And then what?
The British filmmaker Michael Apted has a continuing series of documentaries called The Up Series. It started in 1964 when Paul Almond filmed 14 British 7-year-olds from different socio-economic backgrounds. Seven years later Apted, who had been a researcher on 7 Up, looked up those same kids for a second documentary called 7 Plus 7. Since then he’s produced a new film every 7 years, featuring as many of the original 14 participants as he can get. The latest one, 56 Up, is expected this year.
It occurred to me during the recent Bahay Bata children’s centre tour of the UK that the Up series would be a good model for covering my subjects. Clifton College, Touraid and the Philippine Rugby Union through Coach Cullen took 15 Filipino children, aged 8 to 15, from disadvantaged backgrounds, and brought them to England where for ten days they lived with affluent British families and experienced a lifestyle completely different from their own.
This wasn’t just a charity project, it was a social experiment.
1. The Tour
“This is a hope story,” says Andy Berry, CEO of the UK charity Touraid, which arrranged the Bahay Bata Tour for Clifton College. “Touraid organizes rugby tours for disadvantaged kids, but it’s not about rugby.

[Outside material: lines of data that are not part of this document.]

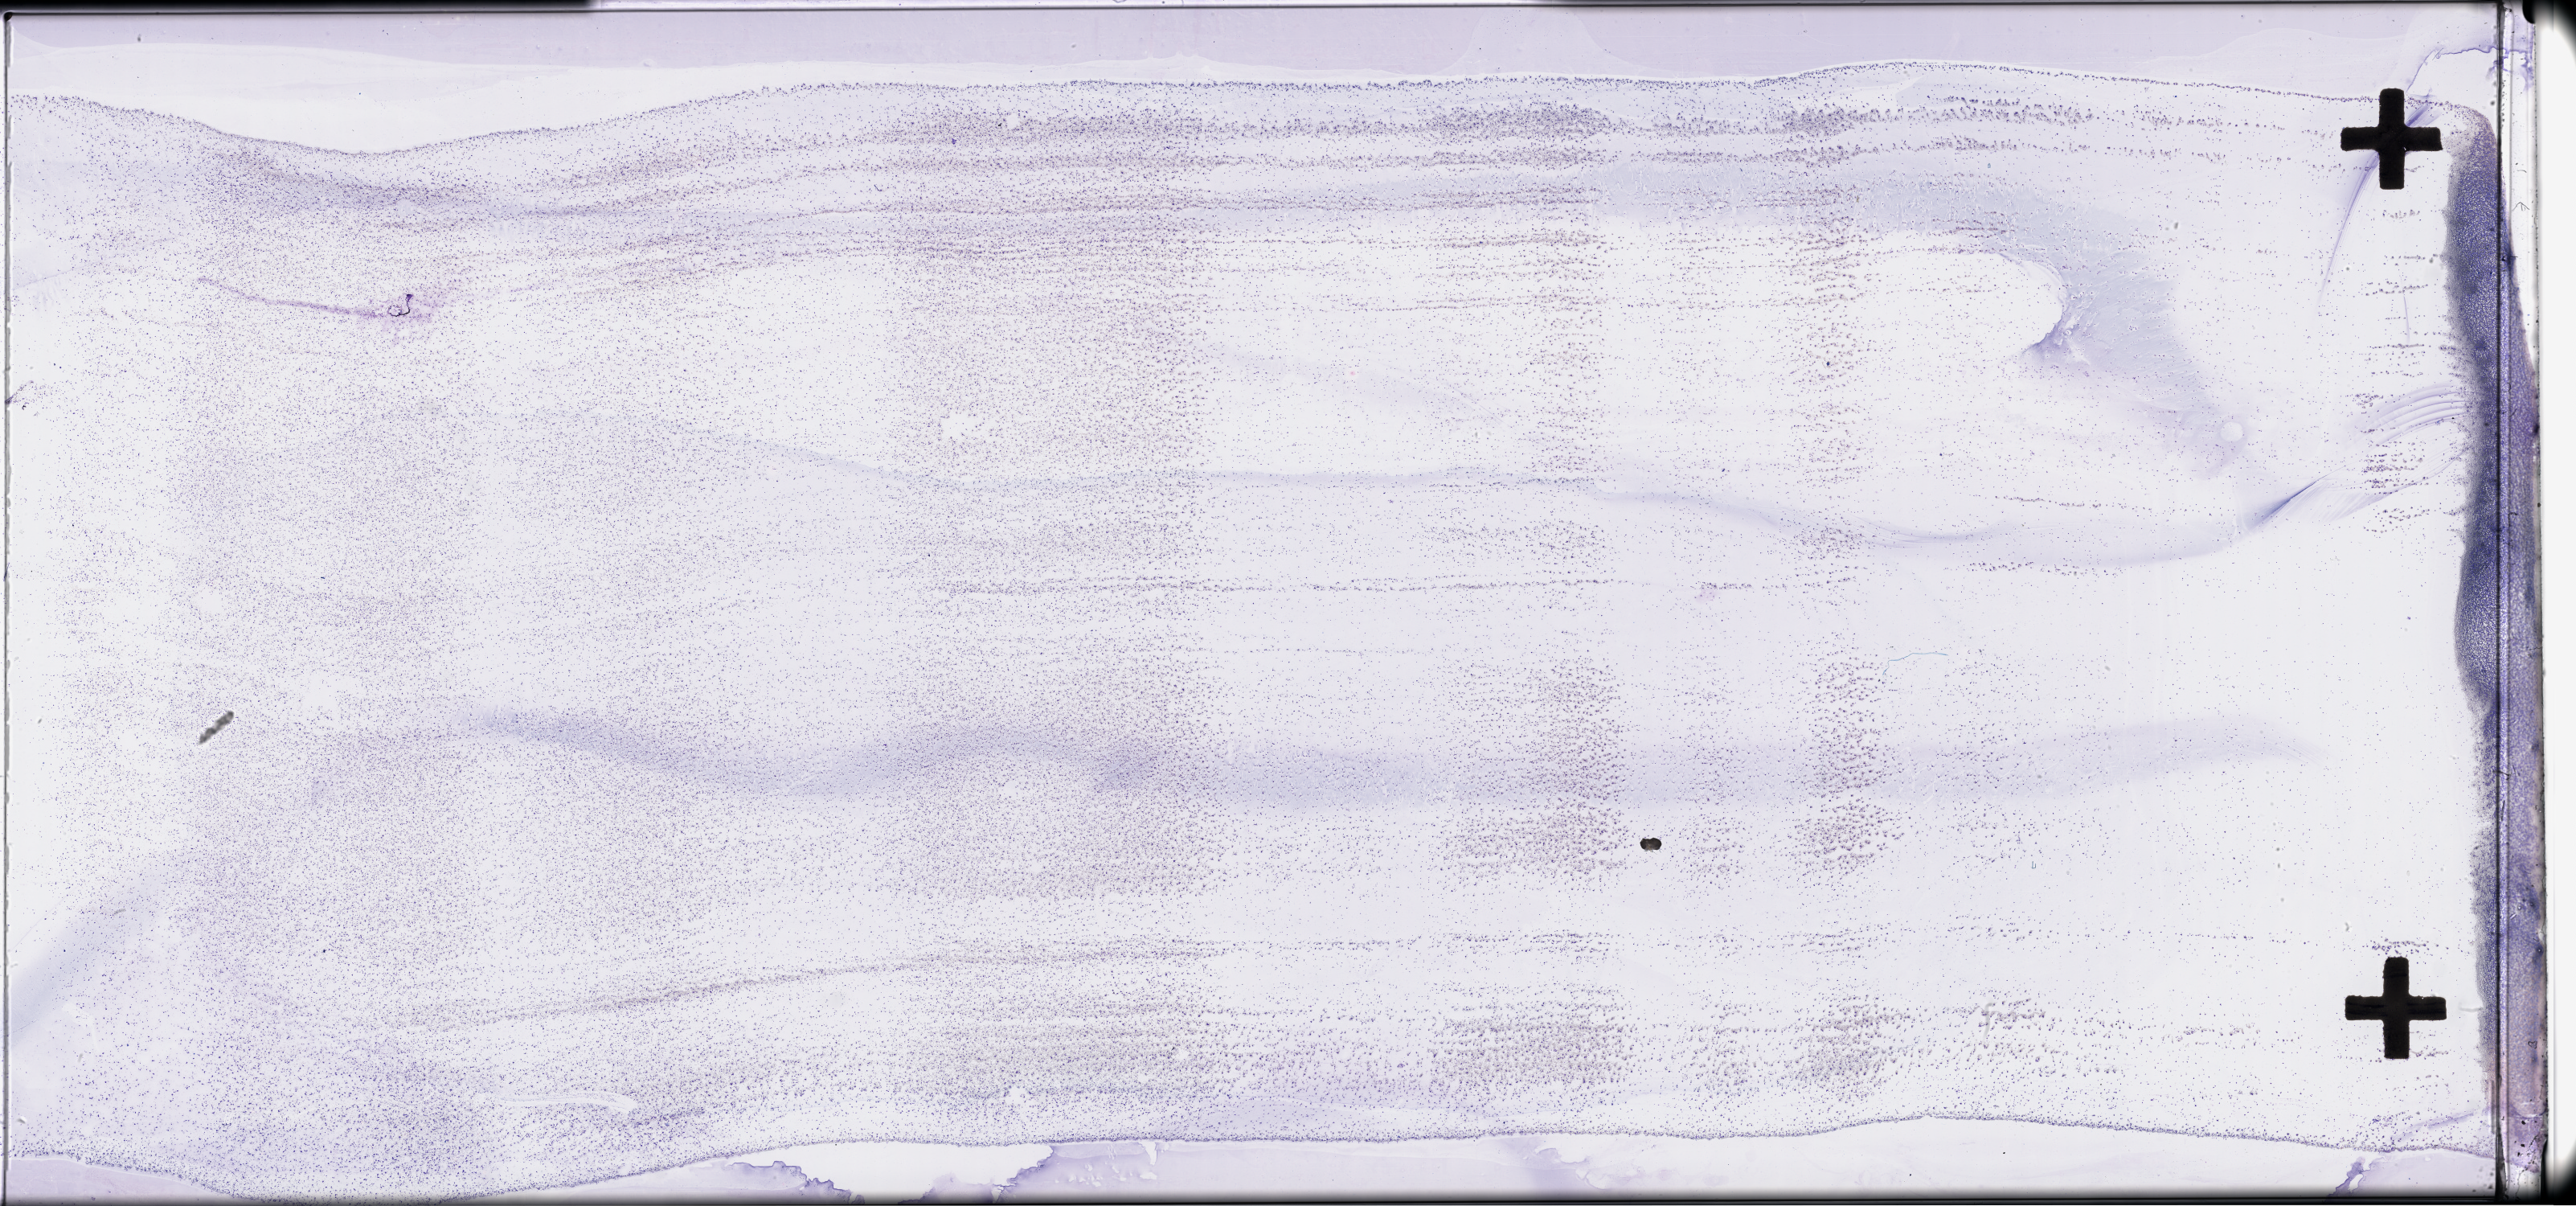
Whole-slide histology image, H&E-stained, low-resolution overview of the scanned area, about 51.8 x 24.2 mm (from a 40x scan); bone marrow (leukaemic) sample. Patient: female, age 70 years. Blasts: 90%.
- FAB classification: M1
- diagnosis: Acute Myeloid Leukemia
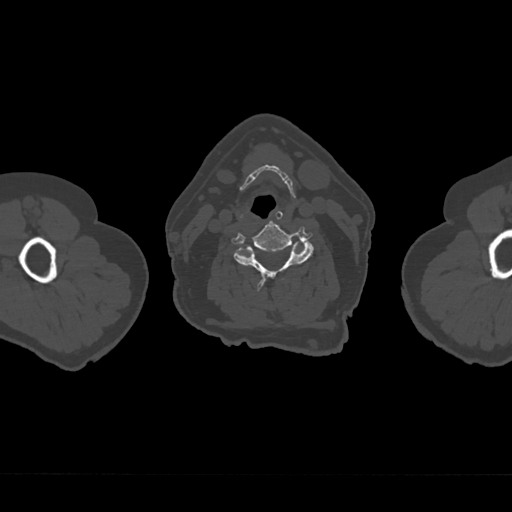
CT including the spine, one axial slice. Position 780 of 797 along the scan axis. Reconstruction kernel Br40s/3. 120 kVp. Bone window (W 1800 / L 400 HU). 0.5 mm slice thickness. 512 × 512 image matrix, field of view 377 × 377 mm. Male patient, age 75 years. Case-level facts recorded for this patient, not image findings: primary cancer: renal; vertebrae with lytic lesions (as recorded): T4.
Outlined on this slice (semi-automatic segmentation, software-assisted and operator-edited):
- T1 vertebra: box from (x=305, y=231) to (x=307, y=233) px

“Rugby is the catalyst,” he declares. “We’ve had kids come over from Kenya, Uganda, Botswana. The tours ask the question, What do you want to do with your life? We want to change their view of the world. We’re saying, If you work hard, you can do what you want.”
The Bahay Bata tour is the fiftieth for Touraid, and hopefully the start of many such tours for Filipino children. Planning for the Bahay Bata trip started in 2008, when Clifton College headmaster John Milne contacted Berry. “They had just lost a pupil in a plane crash, and the tour would’ve been a memorial for him. However the boy’s parents decided that they would prefer to move on from the tragedy.”

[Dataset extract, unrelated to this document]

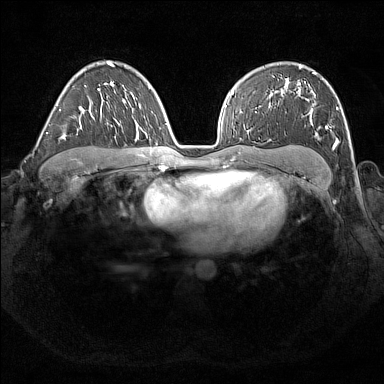
Breast MRI (dynamic contrast-enhanced), one axial slice. Position 110 of 176 along the scan axis. Dynamic contrast-enhanced series, time point 2 of 7 at this slice position (early post-contrast). 1.5 T. TE 1.8 ms, TR 5 ms. 1 mm slice thickness. 384 × 384 image matrix. Female patient.
Annotated regions visible in this slice (semi-automatic segmentation, software-assisted and operator-edited):
- enhancing-tissue mask used for the functional tumour volume (all voxels passing the contrast-enhancement thresholds inside the analysis volume; usually the tumour): box from (x=273, y=67) to (x=338, y=148) px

Touraid acted as the conduit between Clifton and Bahay Bata, providing help with insurance, visas (a hairy process as we well know) and travel arrangements. Before this one they put together rugby tours for Banunule school in Kampala, Uganda, Tiamelo Project Botswana and Jambo Konya in Mombasa, Kenya. (If you think getting visas in the Philippines is tough, Berry had to charter a plane to fly to Africa to help obtain the documents for their kids.)

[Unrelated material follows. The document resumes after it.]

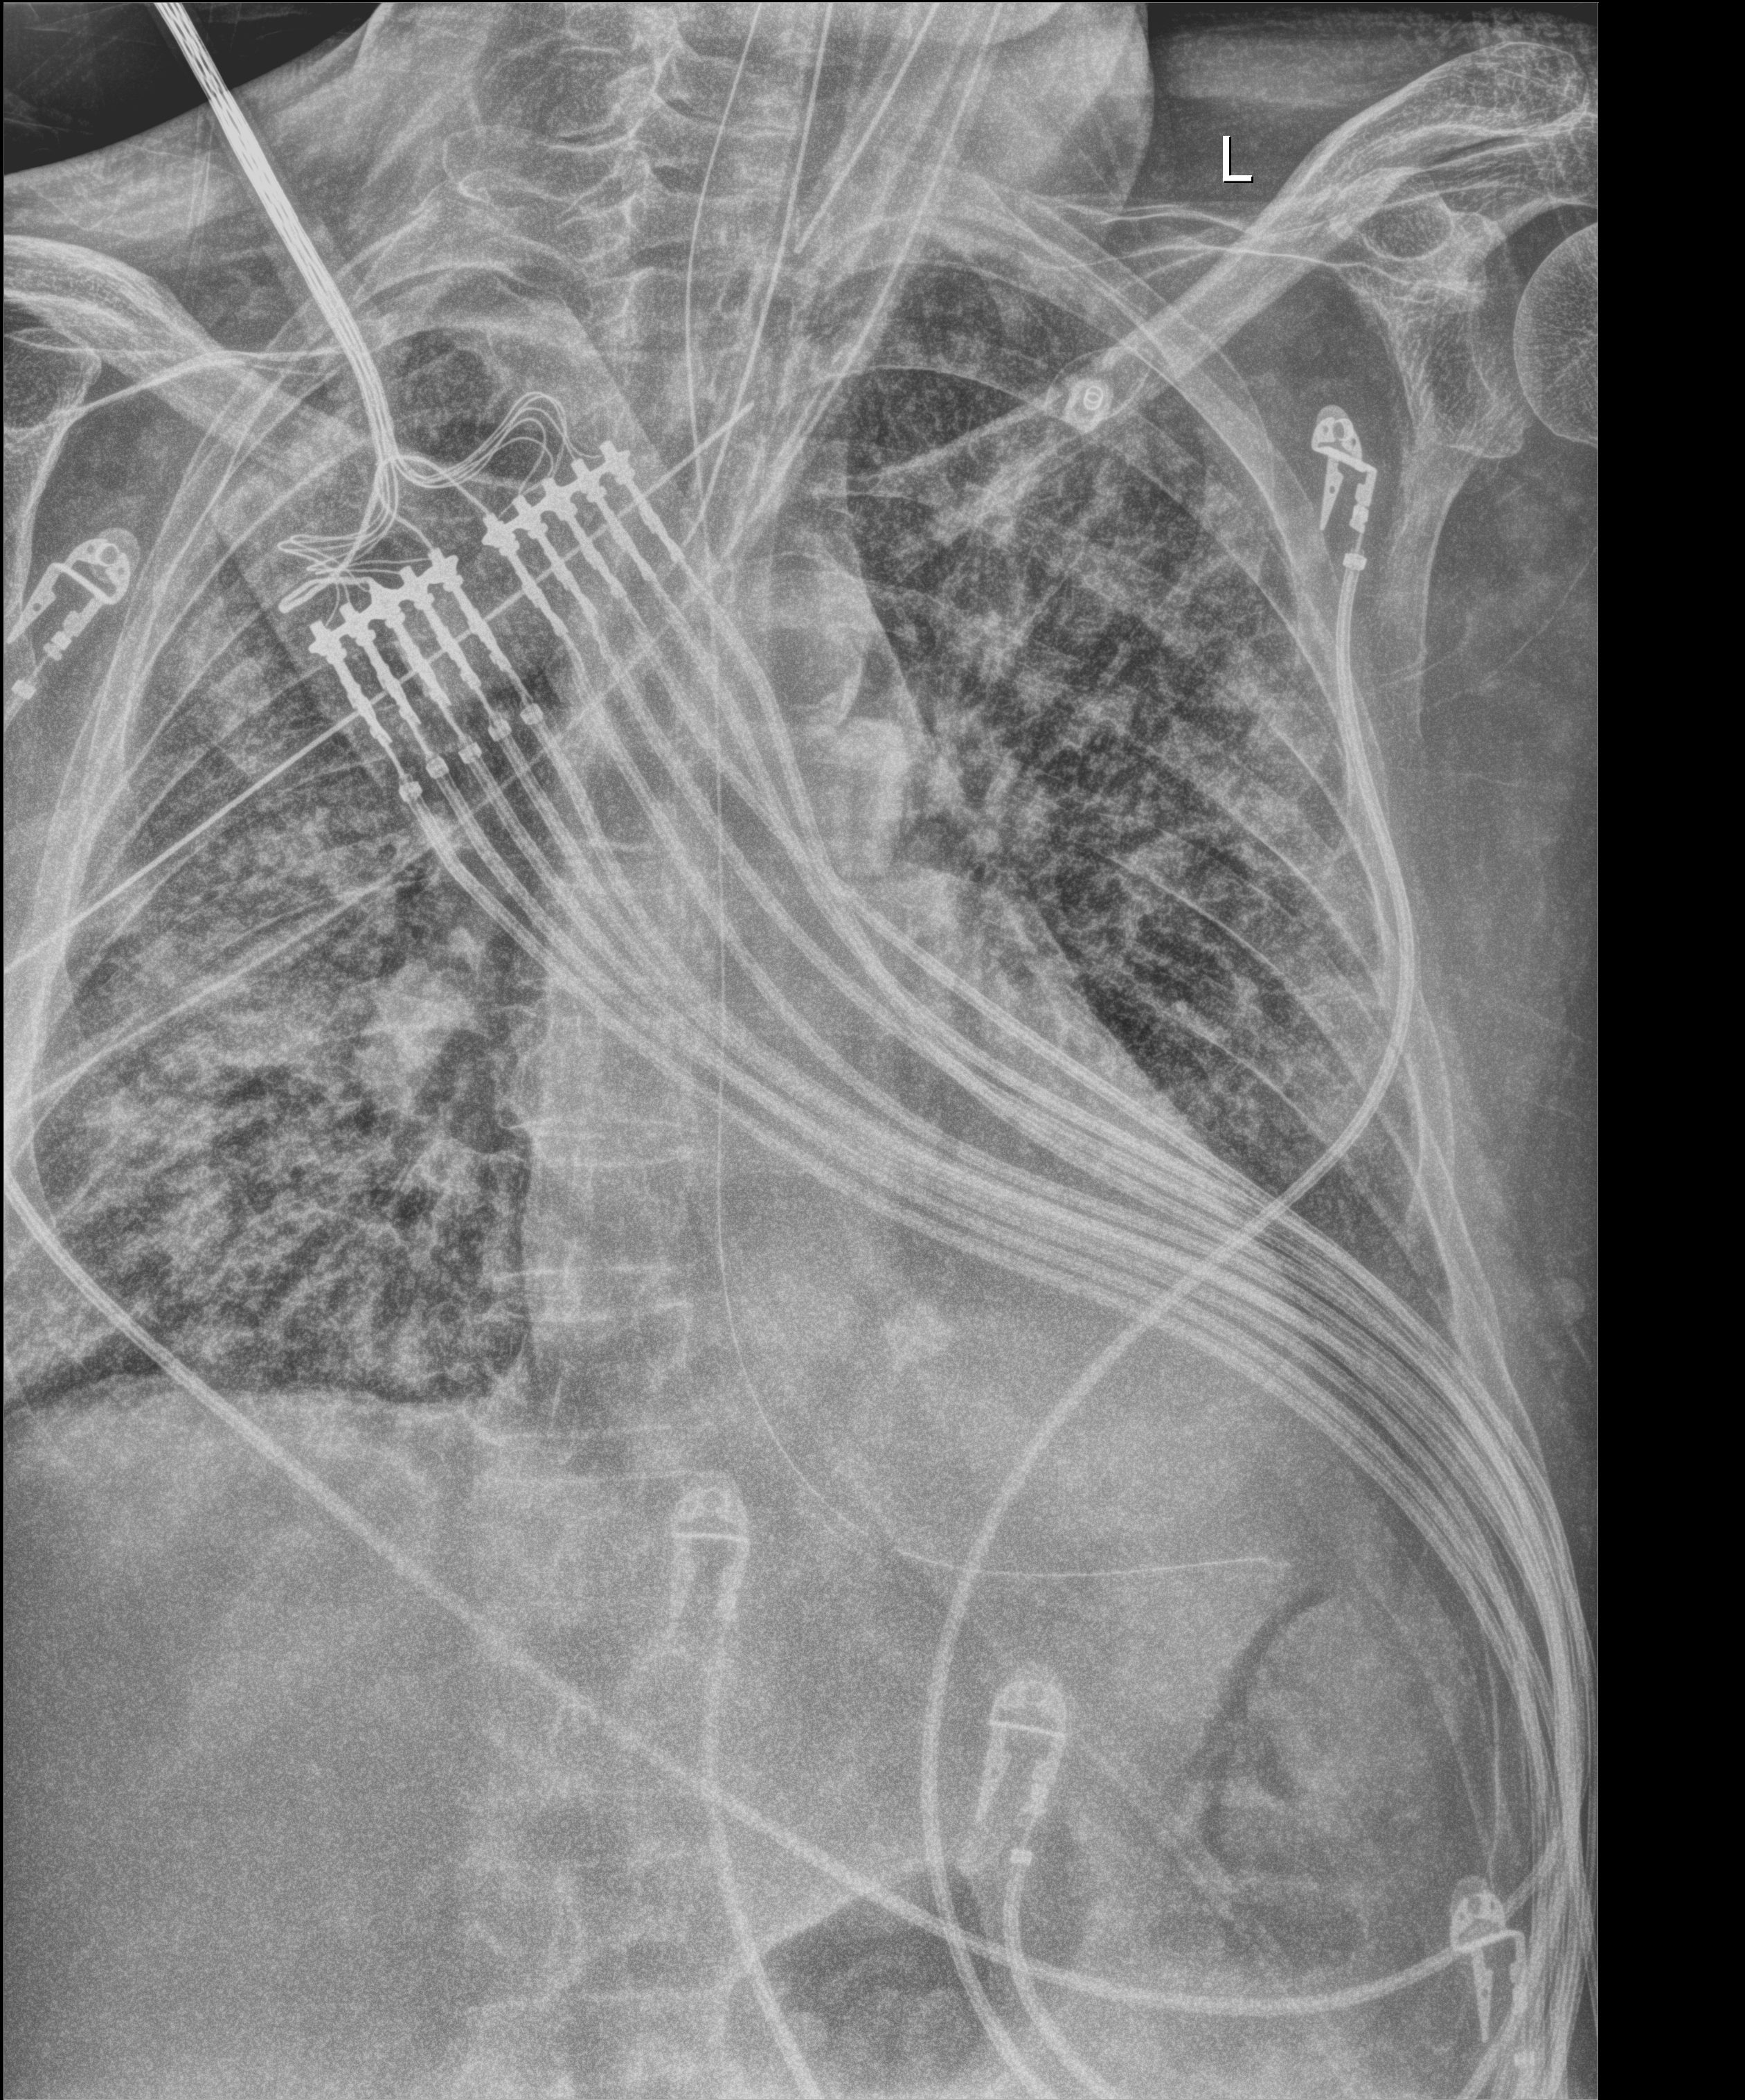
Portable chest radiograph, anteroposterior (AP) projection. Male patient hospitalised with COVID-19, age 60–74 years.
From the hospital-stay record, not from the radiograph (when in the stay this image was taken is not recorded): admitted to intensive care during this hospital stay: yes.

“Rugby in Kenya was an elitist sport, played only in an exclusive sports club. We have set up rugby clubs outside of the members-only facility. We’re creating social capital.”
The rugby ethos is particularly suited to Touraid’s purposes. “In rugby we don’t care what you believe in, just play. I can walk into any rugby club in the world and get a drink, a bed, and in 24 hours, a job.”
Berry likes to tell the story of a rugby match in the slums of Nairobi, officiated by a five-foot-tall woman named Adelaide. “These two players were fighting and Adelaide sent them both off the pitch. They both complied.” He takes his phone and shows us a picture. “These are the two players after the game, walking off arm in arm.
“I’ve seen kids who have never even been on a bus win a national rugby tournament. And imagine the impact in Africa (where women don’t have equal rights as men) of girls playing rugby.
“The Bahay Bata kids,” he adds, “will be friends for life. See how the British parents have fallen in love with them. We’ve changed the way they see the world. Kid need aspirations.”